If you are going to get something disastrously wrong, get it wrong in front of a HUGE crowd. That's my motto.
A terrifying speaking disaster I suffered opened my eyes to a new danger in crossing cultural boundaries.
I was giving a speech at a school in mainland China. "Today, children, I am going to tell you the story of the Library Girl," I said. (This is a folk tale I have expanded into an epic.) Here's the beginning of it.
Once upon a time there was a farm girl who broke her leg. She couldn't climb the library stairs.
She began to cry. Then she had an idea. She got a chicken from the farm and sent it hopping up the steps. It went into the library and hopped onto the librarian's table.
"What do you want, little chicken?" the librarian asked.

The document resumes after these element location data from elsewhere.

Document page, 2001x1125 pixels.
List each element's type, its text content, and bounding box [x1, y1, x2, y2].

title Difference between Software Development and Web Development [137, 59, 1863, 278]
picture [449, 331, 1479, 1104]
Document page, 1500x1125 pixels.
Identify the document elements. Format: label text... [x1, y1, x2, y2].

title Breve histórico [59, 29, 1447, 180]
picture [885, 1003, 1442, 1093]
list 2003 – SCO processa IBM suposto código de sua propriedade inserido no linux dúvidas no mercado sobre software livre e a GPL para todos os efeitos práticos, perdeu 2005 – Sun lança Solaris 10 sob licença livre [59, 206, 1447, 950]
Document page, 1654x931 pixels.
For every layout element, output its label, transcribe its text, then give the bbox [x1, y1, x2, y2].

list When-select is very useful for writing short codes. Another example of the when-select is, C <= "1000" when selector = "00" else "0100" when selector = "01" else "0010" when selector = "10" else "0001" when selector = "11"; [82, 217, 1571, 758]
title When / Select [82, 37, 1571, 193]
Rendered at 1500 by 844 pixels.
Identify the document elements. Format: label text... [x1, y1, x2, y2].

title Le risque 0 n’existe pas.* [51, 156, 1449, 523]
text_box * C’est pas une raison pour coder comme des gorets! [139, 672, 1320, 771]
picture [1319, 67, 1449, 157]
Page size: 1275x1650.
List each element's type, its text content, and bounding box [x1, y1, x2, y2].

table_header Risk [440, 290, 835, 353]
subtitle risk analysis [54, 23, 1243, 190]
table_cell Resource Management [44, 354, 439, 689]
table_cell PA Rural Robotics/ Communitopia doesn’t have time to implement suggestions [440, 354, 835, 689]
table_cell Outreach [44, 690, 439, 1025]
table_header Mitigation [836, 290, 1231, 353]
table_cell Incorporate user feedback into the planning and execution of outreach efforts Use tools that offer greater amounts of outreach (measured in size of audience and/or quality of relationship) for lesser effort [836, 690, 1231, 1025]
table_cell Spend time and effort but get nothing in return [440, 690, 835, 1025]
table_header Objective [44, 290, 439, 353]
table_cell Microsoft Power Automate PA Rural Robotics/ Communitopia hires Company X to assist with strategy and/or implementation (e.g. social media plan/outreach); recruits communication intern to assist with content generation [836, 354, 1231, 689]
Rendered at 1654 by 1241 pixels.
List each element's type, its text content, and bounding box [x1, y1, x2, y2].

"Book-book-book-book," the chicken clucked. And the librarian gave the chicken a book, which she took back to the little girl. Every day the farm girl sent the chicken up the library steps. And every day it brought back a book for her to read.
Then one day the chicken came down the stairs with a book that she had already read. "Take it back and tell the librarian I read this one last week," the girl said. But that was too hard a sentence for a chicken to learn.
The girl began to cry. Then she had an idea. She got a frog from the farm and sent it up the library stairs with the book. It hopped onto the librarian's table. "Why are you returning that book? Is there a problem with it?" the librarian asked.
"Read-it, read-it, read-it, read-it," said the frog.
And so on. You get the idea. Each animal makes its usual sound, but humans hear the sounds as words.
Well, I was only a little way into the story when I realized that the kids had no idea what I was talking about. I suddenly remembered that the sound that chickens make is not perceived in China as book-book-book. To my audience, chickens go gordok, gordok, gordok.
Worse still, in mainland China, frogs quack like ducks. I know that sounds weird, but it's true. Frog ponds such like Donald Duck episodes.
Animal sounds are a real minefield for travelling authors. In Bengali, a rooster will say: cooho'koohoo, while in Chinese, he'll go: gor-gor-gor-gor, and in Thai, he will say: ake-e-ake-ake. Weirdest of all, English speakers (this is not a joke) believe roosters wake up every morning and say "Cock a doodle doo." The most accurate are speakers of Portuguese, who claim that roosters say cocorococo.
So there I was, in mid-sentence, realizing that the story I was telling would make no sense to my audience. What to do? I had no idea. So I simply continued, leaping around and putting my all into my animal impressions.
The children roared with laughter.
The teacher told me afterwards: "The first time you came, you told them a story. That was okay. But this time you just talked like a crazy man, made no sense. I think they like this better."
There's a moral to this tale, but I have no idea what it is.